According to Durkheim, there are three types of suicide:

  • Altruistic suicide:when the individual abdicates his own life in favor of a cause greater than himself, seeing in it a reason why it is worth dying. In this type of suicide, the individual ego sees itself as something less than the collective conscience, and the suicidal person commits suicide because he sees no reason to live if it is not for the satisfaction of that cause.
  • Selfish suicide: itis practiced by a selfish, that is, non-social motivation. The individual sees his existence as something that does not compensate for life in the social environment. The social ego is left out, and the individual only sees his suffering and the will to stop it. This type of suicide is a social fact, because the suffering inflicted on the suicide is caused by the social environment.
  • Anomic suicide: itis what happens in situations of social anomie, that is, of chaos and disorder in society, such as economic, social and moral crises. When a crisis settles in a society, it creates chaos and social disorder. These cause social roles to collapse. People who had economic and social power can suddenly lose everything, causing their relationship with you to collapse.

When anomie persists persistently, it causes a pathological situation in society that can be observed by violence, crime and anomic suicide.

See also: Concept of domination for sociologist Max Weber

Historical context

French sociologist Émile Durkheim is considered a classic of sociology , as he was the first to develop a method of sociological work completely autonomous in this discipline and rigorously developed from a scientific point of view. Durkheim did not recognize the work of Auguste Comte (French philosopher who idealized sociology) as sociological.

For Durkheim, despite Comte’s efforts, he would have remained at that intellectual point that he himself had been trying to overcome: metaphysical abstractions. Comte would not have founded sociology as a science in the sense of not having been able to create for it a rigorous and autonomous scientific method, capable of giving it the capacity for correct and concrete understanding of society.

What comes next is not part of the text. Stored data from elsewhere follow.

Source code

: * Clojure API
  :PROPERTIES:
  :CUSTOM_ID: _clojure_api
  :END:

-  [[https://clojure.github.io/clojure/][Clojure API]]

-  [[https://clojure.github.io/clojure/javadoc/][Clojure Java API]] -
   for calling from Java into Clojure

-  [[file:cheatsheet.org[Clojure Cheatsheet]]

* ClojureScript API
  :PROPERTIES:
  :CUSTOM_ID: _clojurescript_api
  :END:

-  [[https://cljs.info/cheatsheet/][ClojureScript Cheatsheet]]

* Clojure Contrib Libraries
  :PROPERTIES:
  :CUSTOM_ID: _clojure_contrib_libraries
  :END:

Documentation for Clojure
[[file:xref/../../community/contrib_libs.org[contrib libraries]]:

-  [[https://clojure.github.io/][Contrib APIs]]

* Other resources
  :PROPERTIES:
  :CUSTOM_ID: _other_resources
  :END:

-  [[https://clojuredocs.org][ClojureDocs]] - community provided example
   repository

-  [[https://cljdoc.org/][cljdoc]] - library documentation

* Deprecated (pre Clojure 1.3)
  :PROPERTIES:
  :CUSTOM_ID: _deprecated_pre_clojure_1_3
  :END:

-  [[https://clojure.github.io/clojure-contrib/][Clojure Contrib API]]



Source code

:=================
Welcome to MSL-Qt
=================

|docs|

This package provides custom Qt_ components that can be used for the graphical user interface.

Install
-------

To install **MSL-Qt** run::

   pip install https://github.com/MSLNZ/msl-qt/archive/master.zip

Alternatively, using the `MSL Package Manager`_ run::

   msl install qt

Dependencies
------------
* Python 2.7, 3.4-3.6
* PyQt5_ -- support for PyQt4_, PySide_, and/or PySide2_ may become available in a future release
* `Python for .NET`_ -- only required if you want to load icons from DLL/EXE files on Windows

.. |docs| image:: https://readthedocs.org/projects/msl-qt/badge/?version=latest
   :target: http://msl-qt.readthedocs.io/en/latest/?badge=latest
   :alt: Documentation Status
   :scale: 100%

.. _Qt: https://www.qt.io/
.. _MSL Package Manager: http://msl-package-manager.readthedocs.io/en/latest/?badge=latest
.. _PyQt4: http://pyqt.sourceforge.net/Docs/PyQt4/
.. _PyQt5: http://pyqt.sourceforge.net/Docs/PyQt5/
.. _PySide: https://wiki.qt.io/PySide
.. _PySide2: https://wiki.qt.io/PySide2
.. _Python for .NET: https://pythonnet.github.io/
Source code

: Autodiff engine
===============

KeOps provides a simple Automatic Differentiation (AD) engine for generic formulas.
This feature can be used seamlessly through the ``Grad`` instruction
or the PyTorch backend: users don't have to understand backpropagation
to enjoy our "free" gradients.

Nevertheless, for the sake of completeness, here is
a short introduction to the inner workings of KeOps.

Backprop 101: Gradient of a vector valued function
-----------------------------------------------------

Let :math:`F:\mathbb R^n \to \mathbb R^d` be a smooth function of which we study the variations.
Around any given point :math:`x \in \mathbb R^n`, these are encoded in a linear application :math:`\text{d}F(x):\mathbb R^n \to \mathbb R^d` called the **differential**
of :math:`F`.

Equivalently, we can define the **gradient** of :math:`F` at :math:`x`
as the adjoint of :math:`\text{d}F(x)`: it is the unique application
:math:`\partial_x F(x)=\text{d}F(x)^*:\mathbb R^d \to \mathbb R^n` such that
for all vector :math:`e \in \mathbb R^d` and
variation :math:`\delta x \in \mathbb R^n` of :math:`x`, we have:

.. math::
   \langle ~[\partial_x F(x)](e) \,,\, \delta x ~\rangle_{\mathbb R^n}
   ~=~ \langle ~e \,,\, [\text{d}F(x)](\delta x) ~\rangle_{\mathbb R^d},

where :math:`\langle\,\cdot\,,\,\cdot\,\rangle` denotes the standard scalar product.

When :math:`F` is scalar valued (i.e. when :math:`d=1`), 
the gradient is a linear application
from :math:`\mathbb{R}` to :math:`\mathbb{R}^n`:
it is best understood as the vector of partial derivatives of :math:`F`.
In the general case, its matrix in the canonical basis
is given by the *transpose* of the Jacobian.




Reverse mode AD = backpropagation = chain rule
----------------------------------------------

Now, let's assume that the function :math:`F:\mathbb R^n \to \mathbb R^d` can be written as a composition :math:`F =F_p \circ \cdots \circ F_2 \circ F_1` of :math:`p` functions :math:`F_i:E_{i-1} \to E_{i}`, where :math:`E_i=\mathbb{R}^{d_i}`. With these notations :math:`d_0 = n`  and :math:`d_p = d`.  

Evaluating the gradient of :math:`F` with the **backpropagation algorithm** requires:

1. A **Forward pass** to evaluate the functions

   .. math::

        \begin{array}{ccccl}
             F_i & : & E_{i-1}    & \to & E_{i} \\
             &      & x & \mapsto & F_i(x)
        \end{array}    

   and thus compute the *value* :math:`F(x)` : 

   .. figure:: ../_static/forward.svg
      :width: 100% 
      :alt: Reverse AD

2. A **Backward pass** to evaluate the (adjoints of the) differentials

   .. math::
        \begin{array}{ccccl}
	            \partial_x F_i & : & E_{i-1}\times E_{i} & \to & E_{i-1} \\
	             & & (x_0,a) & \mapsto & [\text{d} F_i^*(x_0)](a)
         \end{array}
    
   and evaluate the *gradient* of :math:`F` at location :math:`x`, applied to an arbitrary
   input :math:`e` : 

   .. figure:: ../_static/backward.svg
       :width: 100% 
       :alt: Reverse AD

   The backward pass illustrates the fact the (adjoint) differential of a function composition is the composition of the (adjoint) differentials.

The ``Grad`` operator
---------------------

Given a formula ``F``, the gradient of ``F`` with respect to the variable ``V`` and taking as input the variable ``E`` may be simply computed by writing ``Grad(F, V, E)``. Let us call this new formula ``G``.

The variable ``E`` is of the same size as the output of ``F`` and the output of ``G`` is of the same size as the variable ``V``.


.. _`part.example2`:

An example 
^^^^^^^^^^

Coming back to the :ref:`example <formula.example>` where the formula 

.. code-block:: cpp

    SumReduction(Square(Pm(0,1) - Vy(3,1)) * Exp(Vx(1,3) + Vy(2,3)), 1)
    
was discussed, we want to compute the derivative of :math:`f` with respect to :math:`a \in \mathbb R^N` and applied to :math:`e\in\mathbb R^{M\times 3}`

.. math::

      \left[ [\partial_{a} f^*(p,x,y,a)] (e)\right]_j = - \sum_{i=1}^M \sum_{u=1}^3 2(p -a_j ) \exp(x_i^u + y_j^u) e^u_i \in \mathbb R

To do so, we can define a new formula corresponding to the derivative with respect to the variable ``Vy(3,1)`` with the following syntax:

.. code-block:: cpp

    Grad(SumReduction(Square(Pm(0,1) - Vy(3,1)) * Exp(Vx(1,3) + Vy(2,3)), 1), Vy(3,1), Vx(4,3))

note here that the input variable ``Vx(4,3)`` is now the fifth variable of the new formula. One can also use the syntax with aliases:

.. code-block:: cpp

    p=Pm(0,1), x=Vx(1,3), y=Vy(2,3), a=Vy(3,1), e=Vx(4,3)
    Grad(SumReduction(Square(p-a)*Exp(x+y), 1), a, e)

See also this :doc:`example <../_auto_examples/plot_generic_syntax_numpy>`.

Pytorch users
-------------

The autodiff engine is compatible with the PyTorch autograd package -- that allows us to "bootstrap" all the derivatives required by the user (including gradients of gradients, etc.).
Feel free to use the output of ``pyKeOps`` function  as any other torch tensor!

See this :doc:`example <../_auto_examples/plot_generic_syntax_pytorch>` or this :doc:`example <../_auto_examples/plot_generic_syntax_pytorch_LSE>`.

Durkheim also introduced sociology to academic research , but in order to reach that level, he had to find an accurate method for the type of work, one that did not fail. One difficulty that hindered him was the fact that people and societies are so different from each other. Therefore, in search of the foundation of sociology as a science, the sociologist started to identify patterns in people’s behaviors .

It didn’t take long for him to realize that there were social facts that made up a general collective consciousness of societies . In order for sociological research to achieve the expected methodological rigor, the thinker understood that the sociologist’s object of study should be, precisely, the social fact.